The book also features a list of more than 50 artists who use photography, even if combined with other media like painting, video and installation or as a means of making their performances known, for example. We cannot call them photographers but it is important to include them for reference. The Dictionary of Spanish Photographers traces the history of Spanish photography as a whole from its beginnings to the present. It includes a long list of nineteenth-century photographers. For this century it features a number of foreign photographers – especially English and French – who travelled around Spain and photographed it on account of their importance in promoting the country, as some of their works were the first to become known and are among the most noteworthy photographs of nineteenth-century Spain; some of these photographers even lived in the country and established their studios there. As for the twentieth century, the long list of photographers featured reflects the various periods in Spanish photography: late pictorialism, the Spanish Civil War, the renewal of the fifties and sixties, the rise of documentalism, photo essays and fiction photography in the seventies and eighties and the new documentalism of the recent decades.
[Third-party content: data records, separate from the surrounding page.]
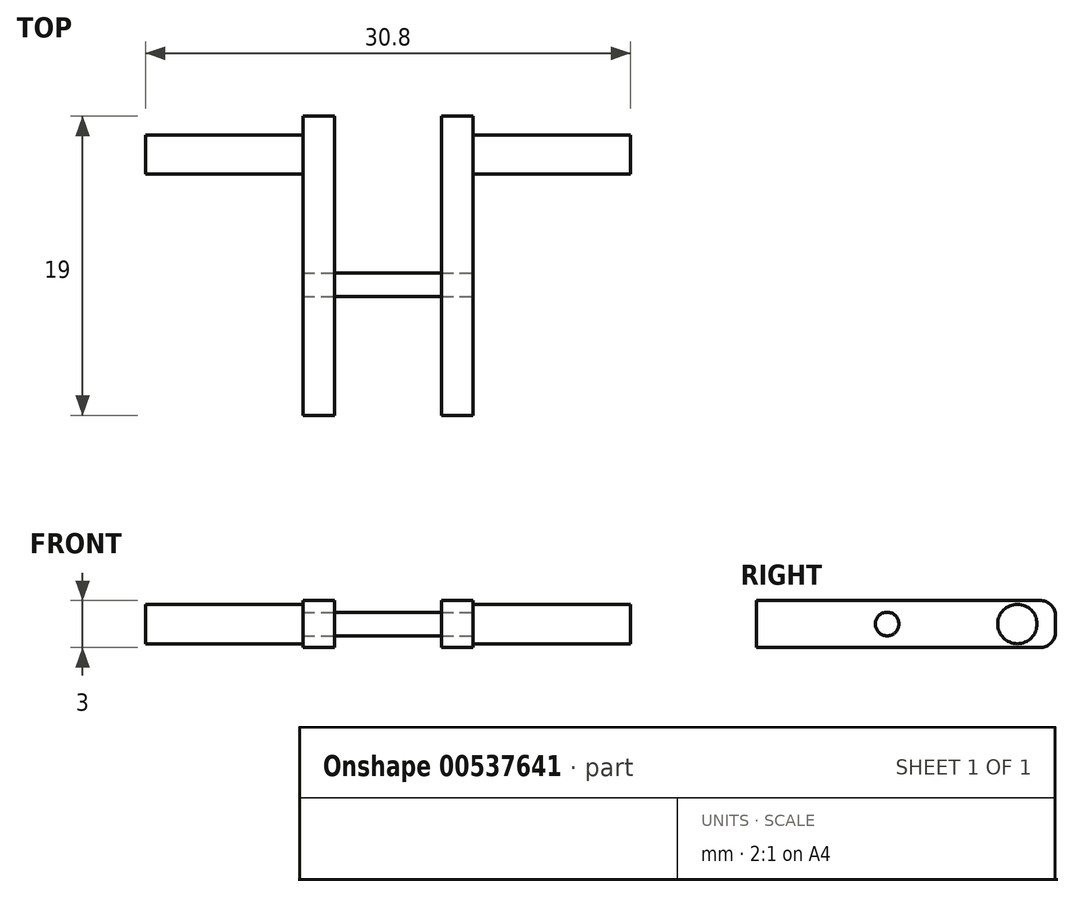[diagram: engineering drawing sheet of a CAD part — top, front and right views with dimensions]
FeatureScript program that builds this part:
annotation { "Feature Type Name" : "Feature", "Feature Type Description" : "" }
export const myFeature = defineFeature(function(context is Context, id is Id, definition is map)
    precondition{}
    {
        {
            var Q0;
            Q0=qCreatedBy(makeId("Right.planeOp"),FACE);
            var sketch = newSketch(context, id + "F0", { "sketchPlane" : qUnion([Q0])});
            skLineSegment(sketch, "E0.bottom", {"start": v(9.5, 1.5) * mm, "end": v(-9.5, 1.5) * mm});
            skLineSegment(sketch, "E0.top", {"start": v(9.5, -1.5) * mm, "end": v(-9.5, -1.5) * mm});
            skLineSegment(sketch, "E0.left", {"start": v(9.5, 1.5) * mm, "end": v(9.5, -1.5) * mm});
            skLineSegment(sketch, "E0.right", {"start": v(-9.5, 1.5) * mm, "end": v(-9.5, -1.5) * mm});
            skPoint(sketch, "E0.middle", {"position": v(0, 0) * mm});
            skSolve(sketch);
        }
        {
            var Q0;
            Q0=makeQuery(id+"F0.imprint","IMPRINT",FACE,{"disambiguationData":[TD([[makeQuery(id+"F0.imprint","IMPRINT",EDGE,{"derivedFrom":sQuery(id+"F0.wireOp",EDGE,"E0.bottom")}),1.0]])]});
            extrude(context, id + "F1", {"entities" : qUnion([Q0]), "depth" : 2 * mm, "offsetDistance" : 25 * mm});
        }
        {
            var Q0;
            Q0=makeQuery(id+"F1.opExtrude","CAP_FACE",FACE,{"disambiguationData":[OSD([sQuery(id+"F0.wireOp",EDGE,"E0.bottom"),sQuery(id+"F0.wireOp",EDGE,"E0.top"),sQuery(id+"F0.wireOp",EDGE,"E0.left"),sQuery(id+"F0.wireOp",EDGE,"E0.right")])],"isStart":false});
            var sketch = newSketch(context, id + "F2", { "sketchPlane" : qUnion([Q0])});
            skCircle(sketch, "E1", {"center": v(7.07, 0) * mm, "radius": 1.25 * mm});
            skSolve(sketch);
        }
        {
            var Q0;
            Q0=makeQuery(id+"F2.imprint","IMPRINT",FACE,{"disambiguationData":[TD([[makeQuery(id+"F2.imprint","IMPRINT",EDGE,{"derivedFrom":sQuery(id+"F2.wireOp",EDGE,"E1")}),1.0]])]});
            extrude(context, id + "F3", {"entities" : qUnion([Q0]), "operationType" : NewBodyOperationType.ADD, "depth" : 10 * mm, "offsetDistance" : 25 * mm});
        }
        {
            var Q0;
            Q0=makeQuery(id+"F1.opExtrude","SWEPT_EDGE",EDGE,{"disambiguationData":[OSD([sQuery(id+"F0.wireOp",EDGE,"E0.bottom"),sQuery(id+"F0.wireOp",EDGE,"E0.left")])]});
            var Q1;
            Q1=makeQuery(id+"F1.opExtrude","SWEPT_EDGE",EDGE,{"disambiguationData":[OSD([sQuery(id+"F0.wireOp",EDGE,"E0.top"),sQuery(id+"F0.wireOp",EDGE,"E0.left")])]});
            fillet(context, id + "F4", {"entities" : qUnion([Q0, Q1]), "tangentPropagation" : true, "radius" : 1 * mm, "defaultsChanged" : false, "vertexSettings" : [], "allowEdgeOverflow" : false});
        }
        {
            var Q0;
            Q0=makeQuery(id+"F1.opExtrude","SWEPT_BODY",BODY,{"disambiguationData":[OSD([sQuery(id+"F0.wireOp",EDGE,"E0.bottom"),sQuery(id+"F0.wireOp",EDGE,"E0.top"),sQuery(id+"F0.wireOp",EDGE,"E0.left"),sQuery(id+"F0.wireOp",EDGE,"E0.right")])]});
            var Q1;
            Q1=makeQuery(id+"F1.opExtrude","CAP_FACE",FACE,{"disambiguationData":[OSD([sQuery(id+"F0.wireOp",EDGE,"E0.bottom"),sQuery(id+"F0.wireOp",EDGE,"E0.top"),sQuery(id+"F0.wireOp",EDGE,"E0.left"),sQuery(id+"F0.wireOp",EDGE,"E0.right")])],"isStart":true});
            mirror(context, id + "F5", {"entities" : qUnion([Q0]), "mirrorPlane" : qUnion([Q1])});
        }
        {
            var Q0;
            Q0=makeQuery(id+"F5.opPattern","COPY",BODY,{"derivedFrom":makeQuery(id+"F1.opExtrude","SWEPT_BODY",BODY,{"disambiguationData":[OSD([sQuery(id+"F0.wireOp",EDGE,"E0.bottom"),sQuery(id+"F0.wireOp",EDGE,"E0.top"),sQuery(id+"F0.wireOp",EDGE,"E0.left"),sQuery(id+"F0.wireOp",EDGE,"E0.right")])]}),"instanceName":"1"});
            transform(context, id + "F6", {"entities" : qUnion([Q0]), "transformType" : TransformType.TRANSLATION_3D, "dx" : -6.8 * mm, "dy" : 0 * mm, "dz" : 0 * mm, "makeCopy" : false});
        }
        {
            var Q0;
            Q0=makeQuery(id+"F1.opExtrude","CAP_FACE",FACE,{"disambiguationData":[OSD([sQuery(id+"F0.wireOp",EDGE,"E0.bottom"),sQuery(id+"F0.wireOp",EDGE,"E0.top"),sQuery(id+"F0.wireOp",EDGE,"E0.left"),sQuery(id+"F0.wireOp",EDGE,"E0.right")])],"isStart":false});
            var sketch = newSketch(context, id + "F7", { "sketchPlane" : qUnion([Q0])});
            skCircle(sketch, "E2", {"center": v(-1.2, 0) * mm, "radius": 0.75 * mm});
            skSolve(sketch);
        }
        {
            var Q0;
            Q0=makeQuery(id+"F7.imprint","IMPRINT",FACE,{"disambiguationData":[TD([[makeQuery(id+"F7.imprint","IMPRINT",EDGE,{"derivedFrom":sQuery(id+"F7.wireOp",EDGE,"E2")}),1.0]])]});
            var Q1;
            Q1=makeQuery(id+"F5.opPattern","COPY",FACE,{"derivedFrom":makeQuery(id+"F1.opExtrude","CAP_FACE",FACE,{"disambiguationData":[OSD([sQuery(id+"F0.wireOp",EDGE,"E0.bottom"),sQuery(id+"F0.wireOp",EDGE,"E0.top"),sQuery(id+"F0.wireOp",EDGE,"E0.left"),sQuery(id+"F0.wireOp",EDGE,"E0.right")])],"isStart":false}),"instanceName":"1"});
            extrude(context, id + "F8", {"entities" : qUnion([Q0]), "endBound" : BoundingType.UP_TO_SURFACE, "oppositeDirection" : true, "depth" : 25 * mm, "endBoundEntityFace" : qUnion([Q1]), "offsetDistance" : 25 * mm});
        }
    });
The book also includes a few young photographers who look set to become important names in the future.
A group of historians, curators, researchers and photographers from all over Spain and hailing from the world of archive and library management, universities and various fields of photography have brought their opinions and lists of names to this project. When it came to making the final selection of photographers, the dictionary thus benefited from the invaluable contributions of a whole host of professionals such as Antonio Ansón, David Balsells, Alejandro Castellote, Chema Conesa, Enrique Corrales, Ramón Esparza, Horacio Fernández, Pepe Font de Mora, José Gómez Isla, Juan Naranjo, Jorge Ribalta, Bernardo Riego, Paco Salinas, Manuel Sendón, Jordi Serchs, Laura Terré and Valentín Vallhonrat. The aim was to avoid excessive centralism and include photographers who might otherwise have been overlooked.
The dictionary features a biography of each photographer written by university lecturers specialised in different subjects and a selection of his or her works. Professionals from various universities and researchers specialised in studying photography were entrusted with writing the biographies, the great majority of which have been approved by the photographers themselves, their heirs or the people in charge of their archives.